The system these researchers developed involves recirculating a
gas-carrying liquid through the abdomen to deliver oxygen. They
tested the system in adult pigs that were put to sleep and ventilated
with low concentrations of oxygen to simulate lung failure. Using
this technique, they observed an increase in arterial oxygen saturation
(the actual percentage of blood that’s carrying oxygen) from
73% to 89%. Doctors generally aim to keep the oxygen saturation
of patients in the 90% range. Friedberg adds, “If this experimental
finding can be translated to a critical care setting, this could
be a potentially life-saving increase in oxygenation.”
Friedberg’s idea was inspired by a similar technique, already
used for patients suffering from kidney failure -- peritoneal dialysis
-- in which a catheter is placed into the abdominal cavity and the
blood is cleansed by using the lining of the abdominal cavity to
exchange toxins and electrolytes. Friedberg wondered if it would
be possible to use the lining of the abdominal cavity for gas exchange,
like a “supplemental” lung, analogous to the way it
is used like a “supplemental” kidney with peritoneal
dialysis. To test this idea, it was clear that a nontoxic liquid
capable of dissolving large volumes of gas would be needed. Friedberg
felt perfluorocarbons were well suited for this purpose.

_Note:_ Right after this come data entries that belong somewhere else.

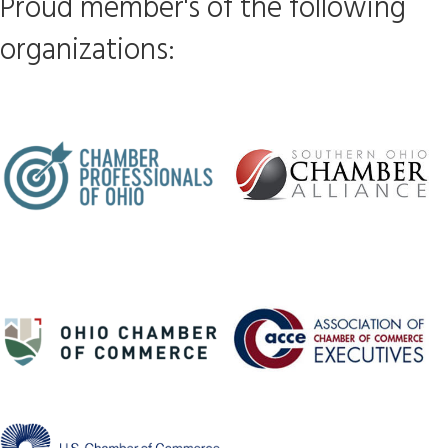
Proud member's of the following
organizations:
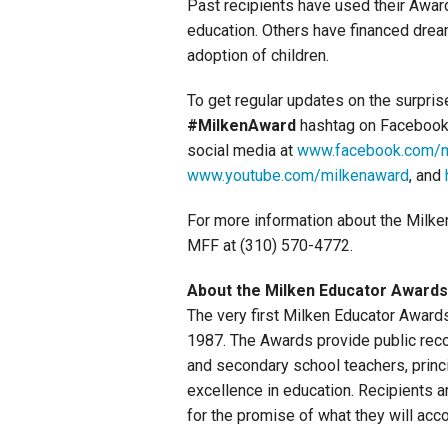
Past recipients have used their Awards
education. Others have financed drea
adoption of children.
To get regular updates on the surpri
#MilkenAward
hashtag on Facebook,
social media at
www.facebook.com/m
www.youtube.com/milkenaward
, and
For more information about the Milke
MFF at (310) 570-4772.
About the Milken Educator Awards
The very first Milken Educator Award
1987. The Awards provide public recog
and secondary school teachers, princi
excellence in education. Recipients a
for the promise of what they will acc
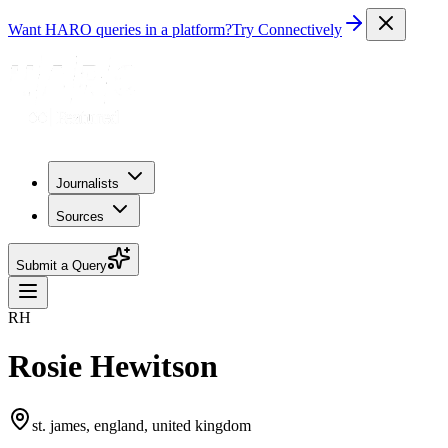
Want HARO queries in a platform?
Try Connectively
Journalists
Sources
Submit a Query
RH
Rosie Hewitson
st. james, england, united kingdom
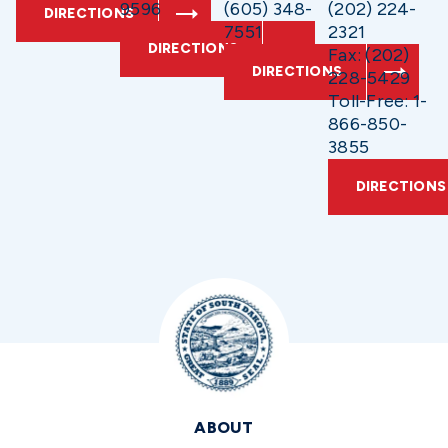
9596
(605) 348-
(202) 224-
DIRECTIONS
7551
2321
DIRECTIONS
Fax: (202)
DIRECTIONS
228-5429
Toll-Free: 1-
866-850-
3855
DIRECTIONS
ABOUT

“These were short-term proof of principle experiments performed
on otherwise healthy pigs. What we found, however, was that the
circuit was able to increase arterial oxygen levels by a significant
degree and that the technique was simple and safe to perform in
these short-term studies. We have shown that this technique has
potential. The next steps would be to optimize the effect, by testing
it in a lung disease model and assess long-term safety,” states
Friedberg.
Friedberg addresses the potential for this technology in treating
critically ill patients, “I have seen patients die who might
have survived if there had been some way to buy them more time for
their lungs to recover. They just exceeded the ability of the ventilator
to exchange enough gas through their sick lungs. Also, there is
a phenomenon of ventilator-induced lung injury, a vicious cycle
where the high vent settings required to support someone with lung
failure actually exacerbate the underlying lung disease, requiring
even more vent support. A technique like abdominal perfusion, if
proven to be safe and effective, could be used to short-circuit
this positive feedback loop and ‘rest’ the lungs, rather
than enter that potentially fatal spiral.”

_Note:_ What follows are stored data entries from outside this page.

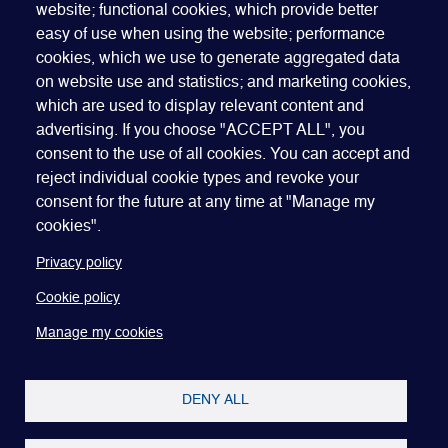
website; functional cookies, which provide better
easy of use when using the website; performance
cookies, which we use to generate aggregated data
on website use and statistics; and marketing cookies,
which are used to display relevant content and
advertising. If you choose "ACCEPT ALL", you
Quick Links
ABOUT US
BECOME A SPONSOR
JOIN GEO
consent to the use of all cookies. You can accept and
reject individual cookie types and revoke your
PRESS
INSIGHTS
SPEAKER RESOURCES
consent for the future at any time at "Manage my
Footer
Website terms of use
Privacy policy
Cookie policy
cookies".
Manage my cookies
Accessibility
Our policies
Privacy policy
Cookie policy
Manage my cookies
DENY ALL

The results of this study are in Chest,
the journal of the American College of Chest Physicians. The article
is titled “Peritoneal Perfusion with Oxygenated Perfluorocarbon
Augments Systemic Oxygenation.” Co-authors are Shamus Carr
and Joshua Collins of Penn, as well as Joshua Cantor, Atul Rao,
and Thiru Lakshman of Thomas Jefferson University, Philadelphia.

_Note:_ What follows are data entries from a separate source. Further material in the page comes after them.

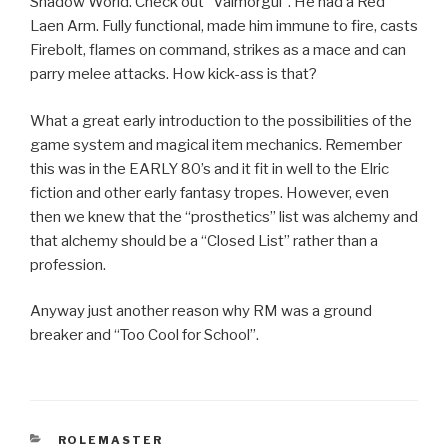
Shadow World. Check out “Valmorgul”. He had a Red
Laen Arm. Fully functional, made him immune to fire, casts
Firebolt, flames on command, strikes as a mace and can
parry melee attacks. How kick-ass is that?
What a great early introduction to the possibilities of the
game system and magical item mechanics. Remember
this was in the EARLY 80’s and it fit in well to the Elric
fiction and other early fantasy tropes. However, even
then we knew that the “prosthetics” list was alchemy and
that alchemy should be a “Closed List” rather than a
profession.
Anyway just another reason why RM was a ground
breaker and “Too Cool for School”.
CATEGORIES
ROLEMASTER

This study was funded by the Department of Surgery at Thomas Jefferson
University Hospital. The former Neuron Therapeutics, Inc. donated
the perfluorocarbon for use in this study. Perfluorocarbons are
a class of compounds developed during the Manhattan Project to contain
highly reactive uranium intermediates. These compounds are completely
inert, the most well know being Teflon. The liquid forms are equally
inert, but also have an extraordinary gas dissolving capacity.